Family Matters: Collaboration and Conflict Among the Steroid Receptors Raises a Need for Group Therapy.

Antiestrogen therapies targeting the function of estrogen receptor (ER) have been the cornerstone of therapy for ER+ breast cancer for decades. However, as long as these therapies have been in use, it has also been evident that response to antiestrogen therapy is not based solely on ER expression but that other factors modify breast cancer antiestrogen response. Such factors may include ER's relatives in the steroid hormone receptor (HR) family, androgen receptor (AR), progesterone receptor (PR), glucocorticoid receptor (GR), and mineralocorticoid receptor (MR). A series of recent studies has demonstrated that these HRs are not bystanders in ER signaling but rather can alter ER genomic binding and subsequent control of target gene expression.
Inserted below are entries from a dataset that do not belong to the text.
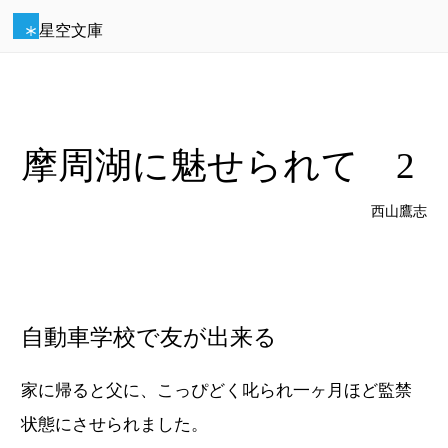
星空文庫
摩周湖に魅せられて 2
西山鷹志
自動車学校で友が出来る
家に帰ると父に、こっぴどく叱られ一ヶ月ほど監禁
状態にさせられました。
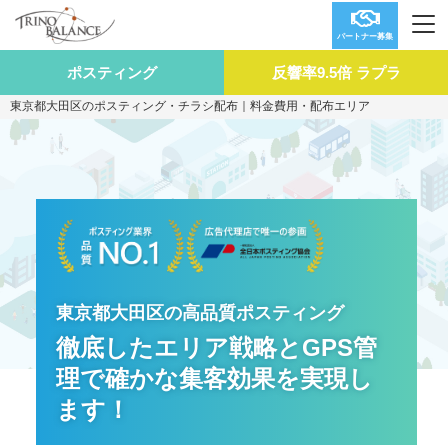
パートナー募集
ポスティング
反響率9.5倍 ラプラ
東京都大田区のポスティング・チラシ配布｜料金費用・配布エリア
東京都大田区の高品質ポスティング
徹底したエリア戦略とGPS管
理で
確かな集客効果を実現し
ます！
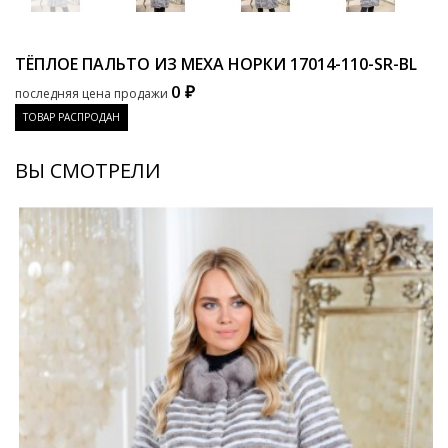
ТЁПЛОЕ ПАЛЬТО ИЗ МЕХА НОРКИ
17014-110-SR-BL
0 ₽
последняя цена продажи
ТОВАР РАСПРОДАН
ВЫ СМОТРЕЛИ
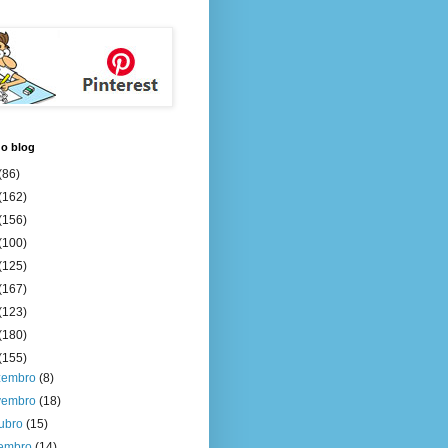
do blog
(86)
(162)
(156)
(100)
(125)
(167)
(123)
(180)
(155)
zembro
(8)
vembro
(18)
tubro
(15)
tembro
(14)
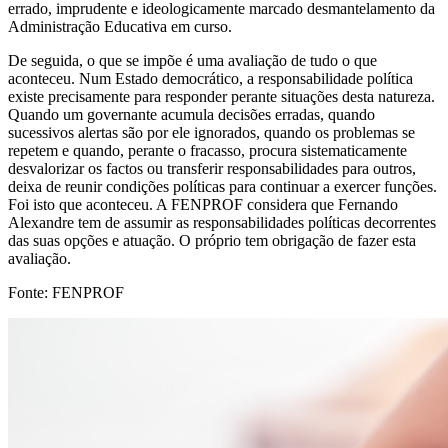
errado, imprudente e ideologicamente marcado desmantelamento da
Administração Educativa em curso.
De seguida, o que se impõe é uma avaliação de tudo o que
aconteceu. Num Estado democrático, a responsabilidade política
existe precisamente para responder perante situações desta natureza.
Quando um governante acumula decisões erradas, quando
sucessivos alertas são por ele ignorados, quando os problemas se
repetem e quando, perante o fracasso, procura sistematicamente
desvalorizar os factos ou transferir responsabilidades para outros,
deixa de reunir condições políticas para continuar a exercer funções.
Foi isto que aconteceu. A FENPROF considera que Fernando
Alexandre tem de assumir as responsabilidades políticas decorrentes
das suas opções e atuação. O próprio tem obrigação de fazer esta
avaliação.
Fonte: FENPROF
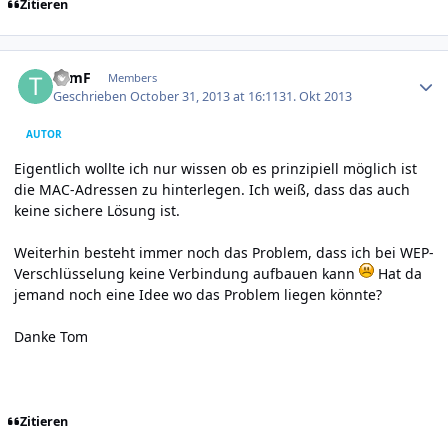
Zitieren
Author stats
TomF
Members
Geschrieben
October 31, 2013 at 16:11
31. Okt 2013
AUTOR
Eigentlich wollte ich nur wissen ob es prinzipiell möglich ist
die MAC-Adressen zu hinterlegen. Ich weiß, dass das auch
keine sichere Lösung ist.
Weiterhin besteht immer noch das Problem, dass ich bei WEP-
Verschlüsselung keine Verbindung aufbauen kann
Hat da
jemand noch eine Idee wo das Problem liegen könnte?
Danke Tom
Zitieren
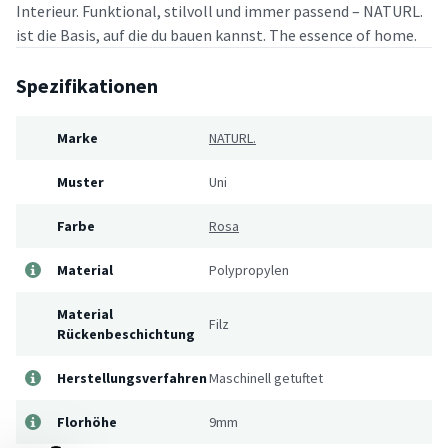
Interieur. Funktional, stilvoll und immer passend – NATURL.
ist die Basis, auf die du bauen kannst. The essence of home.
Spezifikationen
Marke
NATURL.
Muster
Uni
Farbe
Rosa
Material
Polypropylen
Material
Filz
Rückenbeschichtung
Herstellungsverfahren
Maschinell getuftet
Florhöhe
9mm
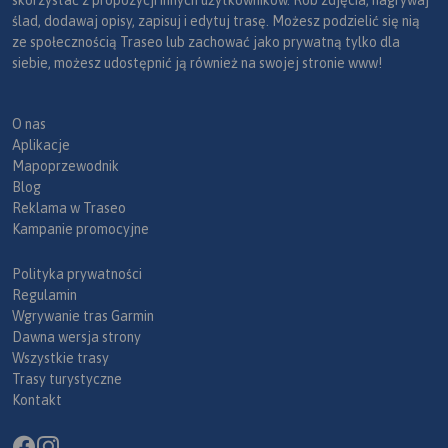
skorzystać z propozycji innych użytkowników. Rób zdjęcia, nagrywaj
ślad, dodawaj opisy, zapisuj i edytuj trasę. Możesz podzielić się nią
ze społecznością Traseo lub zachować jako prywatną tylko dla
siebie, możesz udostępnić ją również na swojej stronie www!
O nas
Aplikacje
Mapoprzewodnik
Blog
Reklama w Traseo
Kampanie promocyjne
Polityka prywatności
Regulamin
Wgrywanie tras Garmin
Dawna wersja strony
Wszystkie trasy
Trasy turystyczne
Kontakt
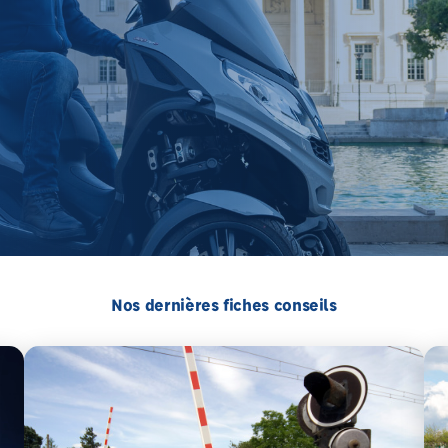
Nos dernières fiches conseils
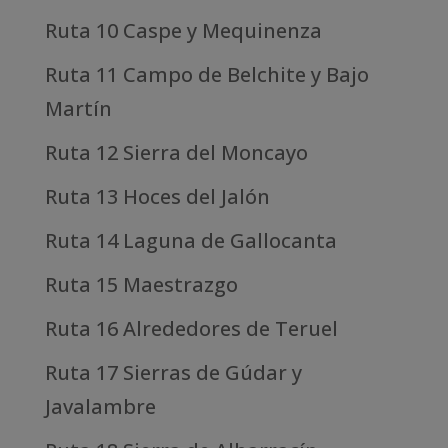
Ruta 10 Caspe y Mequinenza
Ruta 11 Campo de Belchite y Bajo
Martín
Ruta 12 Sierra del Moncayo
Ruta 13 Hoces del Jalón
Ruta 14 Laguna de Gallocanta
Ruta 15 Maestrazgo
Ruta 16 Alrededores de Teruel
Ruta 17 Sierras de Gúdar y
Javalambre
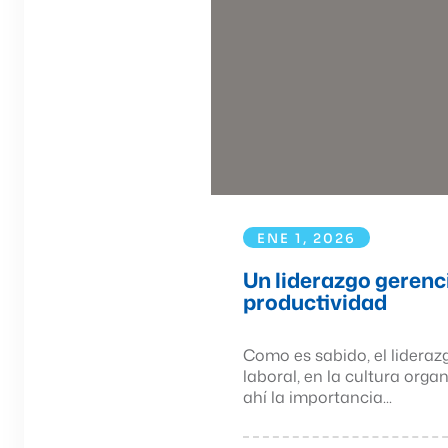
ENE 1, 2026
Un liderazgo gerenci
productividad
Como es sabido, el lideraz
laboral, en la cultura orga
ahí la importancia...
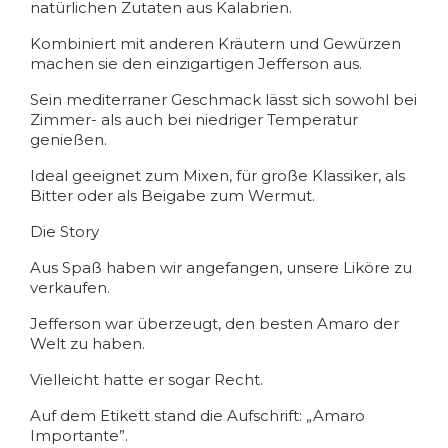
natürlichen Zutaten aus Kalabrien.
Kombiniert mit anderen Kräutern und Gewürzen
machen sie den einzigartigen Jefferson aus.
Sein mediterraner Geschmack lässt sich sowohl bei
Zimmer- als auch bei niedriger Temperatur
genießen.
Ideal geeignet zum Mixen, für große Klassiker, als
Bitter oder als Beigabe zum Wermut.
Die Story
Aus Spaß haben wir angefangen, unsere Liköre zu
verkaufen.
Jefferson war überzeugt, den besten Amaro der
Welt zu haben.
Vielleicht hatte er sogar Recht.
Auf dem Etikett stand die Aufschrift: „Amaro
Importante”.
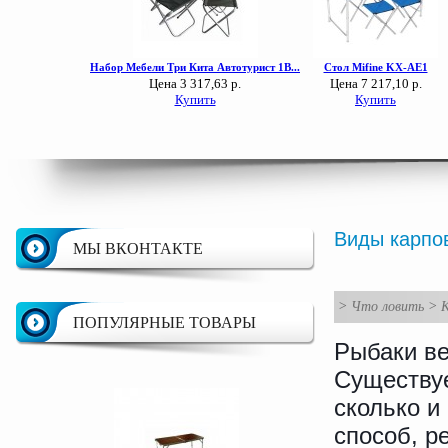
Виды карпо
МЫ ВКОНТАКТЕ
>
Что ловить
>
ПОПУЛЯРНЫЕ ТОВАРЫ
Рыбаки ве
Существуе
сколько и
способ, р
For example, PR and GR may "reprogram" ER binding to DNA toward PR/GR sites; androgen receptor may reverse ER gene regulation functions or regulate ER DNA binding. Accordingly, modulation of HR function concurrently with antiestrogen therapy can either improve antiestrogen response or mediate antiestrogen resistance. This highlights the critical need to better understand how other HRs influence ER function, in particular in the context of antiestrogen therapy. This review discusses recent insights into the mechanisms by which HRs can modify ER function and antiestrogen response, as well as pharmacological implications for antiestrogen therapies and potential combined endocrine therapies.